At the heart of video gaming’s uniqueness lies its interactivity. Unlike traditional media, games invite players to shape the narrative, leading to a dynamic storytelling experience. This interactivity transforms a straightforward story into a complex web of choices and consequences, embodying the idea that a game is, fundamentally, a sequence of compelling decisions.
However, granting players this level of control can lead to unforeseen narrative complications. Imagine if “The Matrix” were a game; the iconic choice between the red and blue pills would rest in players’ hands, potentially altering the story’s direction significantly. This freedom challenges the notion of a fixed storyline, opening doors to a multitude of possibilities but also risking narrative coherence.
This dilemma has sparked debate among game theorists, with some advocating for the concept of ’emergent narrative’. This approach views games as creative spaces or ‘toy boxes’, where players craft their own stories through gameplay. For instance, in Sid Meier’s Civilization, players navigate through centuries, engaging in epic battles and political intrigues, yet these stories are not pre-scripted by the game’s designers.
However, an important question arises: Are narratives more engaging when they offer endless possibilities, or do they risk becoming mundane, akin to ‘a thousand bowls of oatmeal’? Despite this challenge, the success of games with linear stories, such as “The Last of Us” and “Firewatch“, suggests that video games can indeed tell captivating stories.
But blending traditional storytelling with interactive media is not without its challenges. Often, there is a disconnect between the story the game intends to tell and the one experienced by the player. This phenomenon, known as ‘ludonarrative dissonance’, is exemplified in games like “Uncharted“, where the gameplay’s action-packed nature clashes with the narrative’s portrayal of the protagonist.
Some games attempt to resolve this by treating gameplay as separate from the narrative, but this approach doesn’t fully leverage the medium’s potential. Games like “Half Life” revolutionized storytelling by allowing player movement during cutscenes, maintaining gameplay continuity without dictating the narrative.
Crafting a story where players genuinely influence the outcome is challenging. Often, designers must restrict player freedom to keep the story on track, which can break immersion and encourage players to test the system’s boundaries. The key lies in balancing narrative coherence with player agency.
A solution employed by some games is to offer fewer, but more impactful, choices. This ‘branching narrative’ approach allows players to significantly alter the story at certain junctures, though it exponentially increases development complexity. To manage this, some games create the illusion of choice, with different paths leading to similar outcomes.

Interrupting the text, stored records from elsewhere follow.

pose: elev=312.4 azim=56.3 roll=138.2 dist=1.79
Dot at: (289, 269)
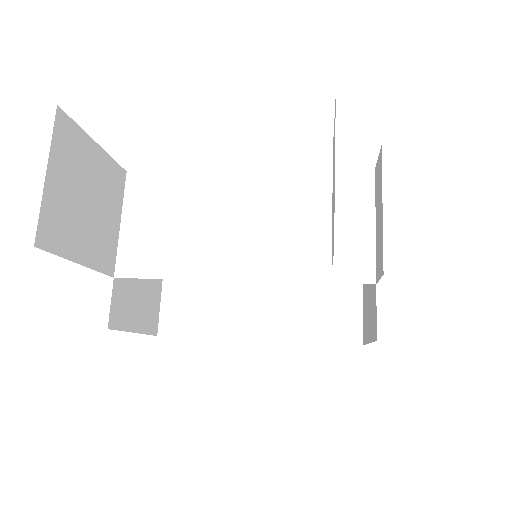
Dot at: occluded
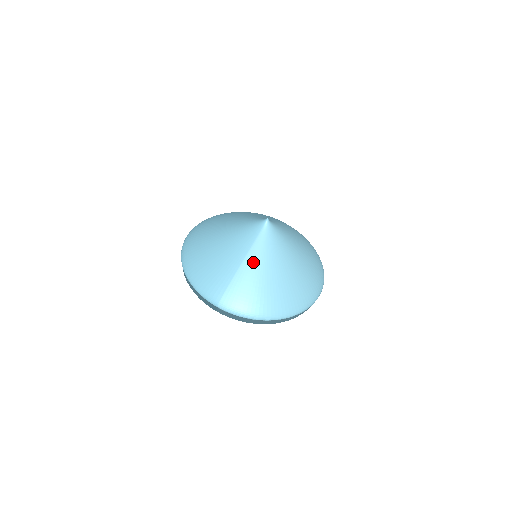
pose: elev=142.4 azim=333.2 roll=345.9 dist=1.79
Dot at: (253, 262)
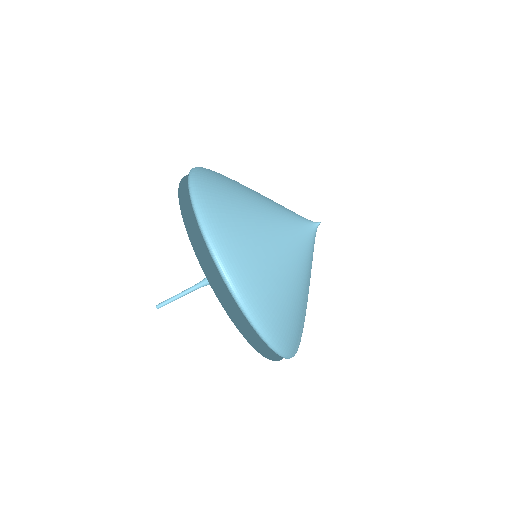
Dot at: occluded
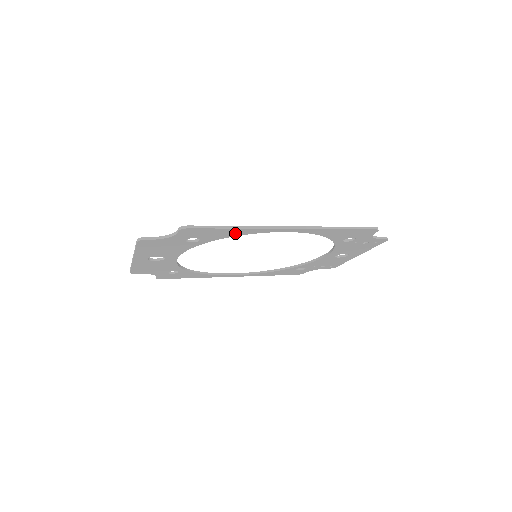
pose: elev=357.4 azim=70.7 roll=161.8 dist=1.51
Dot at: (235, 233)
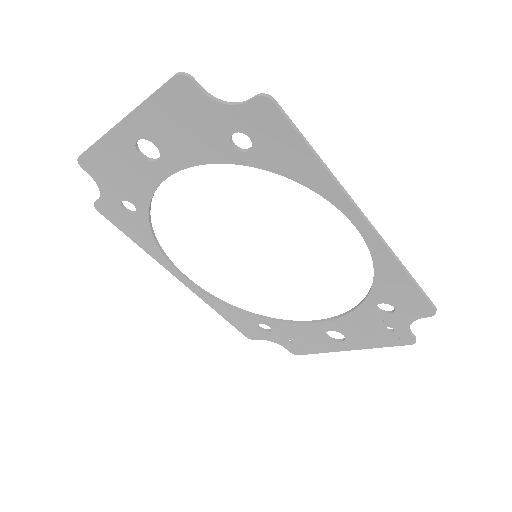
Dot at: (305, 173)
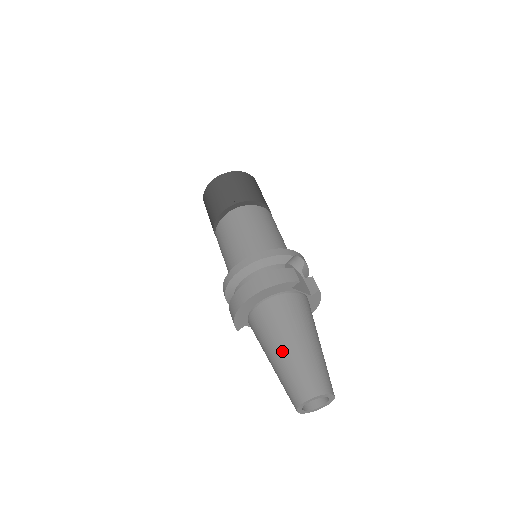
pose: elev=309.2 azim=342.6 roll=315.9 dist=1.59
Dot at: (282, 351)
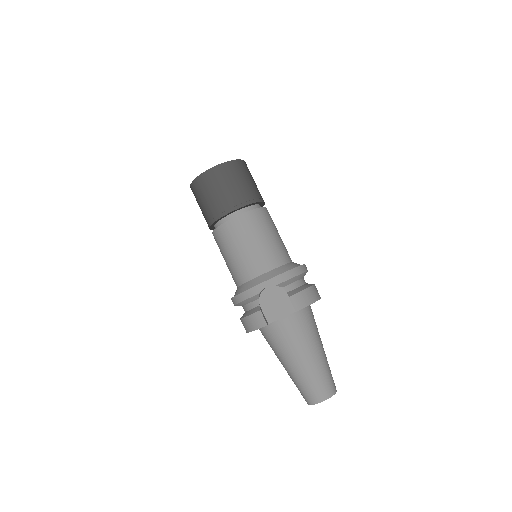
Dot at: (284, 367)
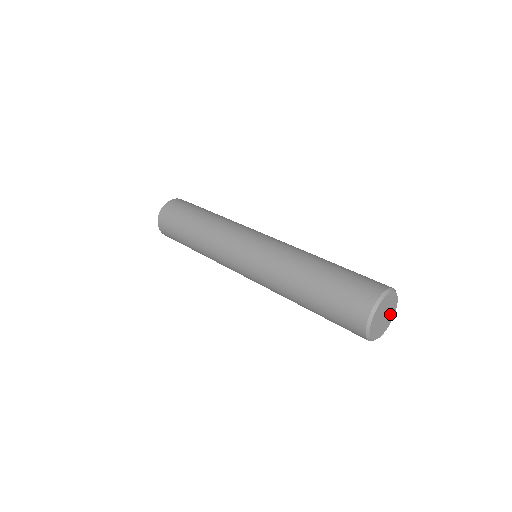
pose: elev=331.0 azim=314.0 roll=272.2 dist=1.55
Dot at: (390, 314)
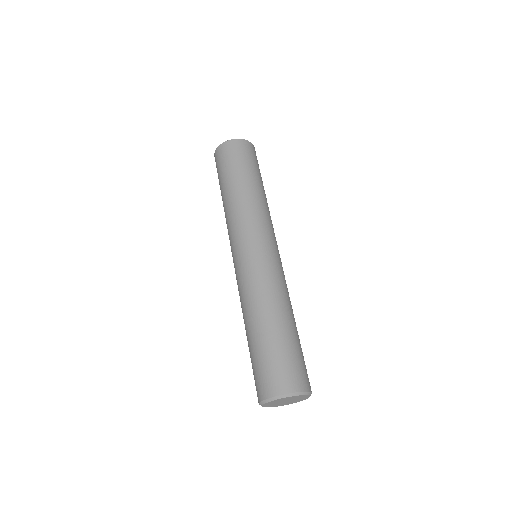
Dot at: (300, 398)
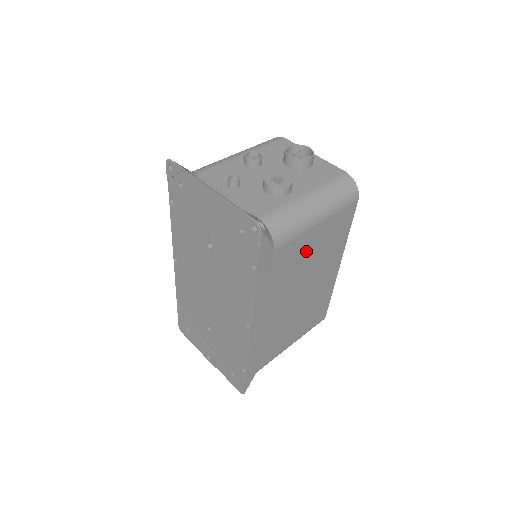
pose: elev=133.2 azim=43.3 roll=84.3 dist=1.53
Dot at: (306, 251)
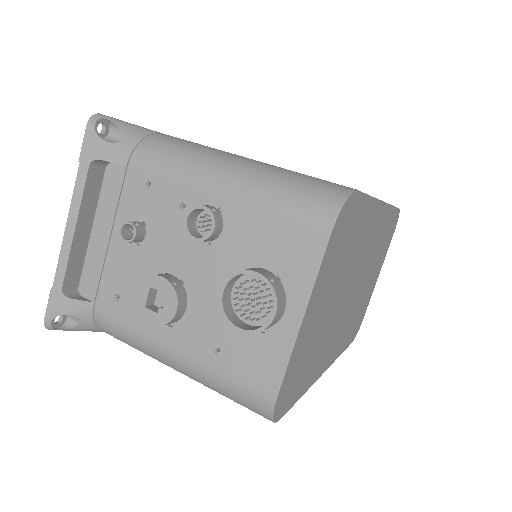
Dot at: occluded
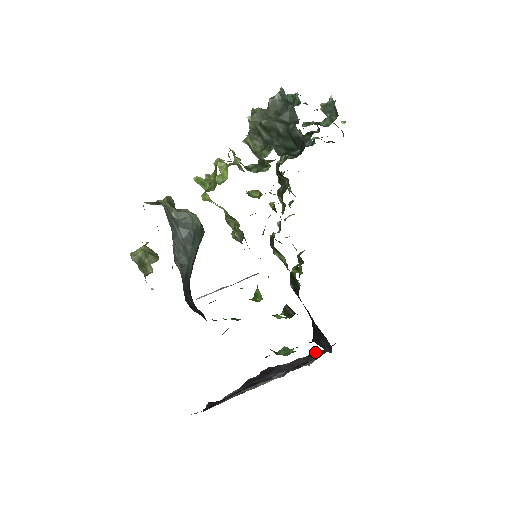
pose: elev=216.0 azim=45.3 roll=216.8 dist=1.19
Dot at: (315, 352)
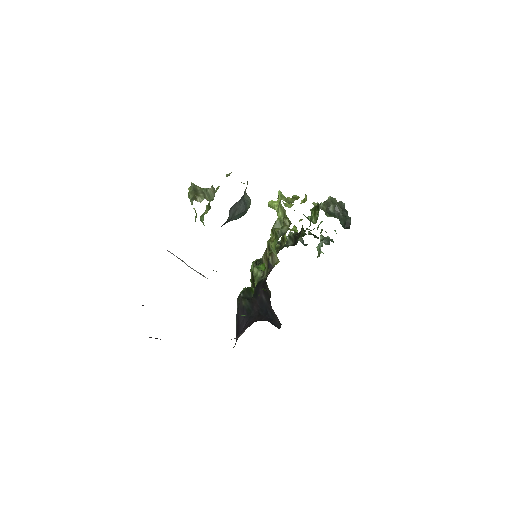
Dot at: occluded
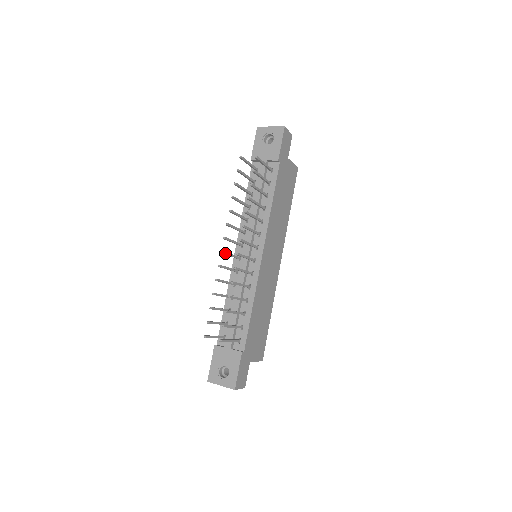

In game design, the offered ‘verbs’—actions like ‘run’, ‘shoot’, ‘jump’, or ‘talk’—play a crucial role in defining the gameplay and narrative experience. For example, “Firewatch” limits players to ‘walk’ and ‘talk’, yet crafts a compelling story through its dialogue system. Similarly, “Her Story” allows players to explore a story in their own way by selecting from a pool of movie snippets, creating a unique narrative experience for each player.
These examples illustrate the ongoing evolution of interactive storytelling in games. The field is still young, with many unexplored avenues and potential breakthroughs. Much like the film industry in its early days, video game storytelling is ripe with opportunities for innovation and creativity, making it an exciting and dynamic field.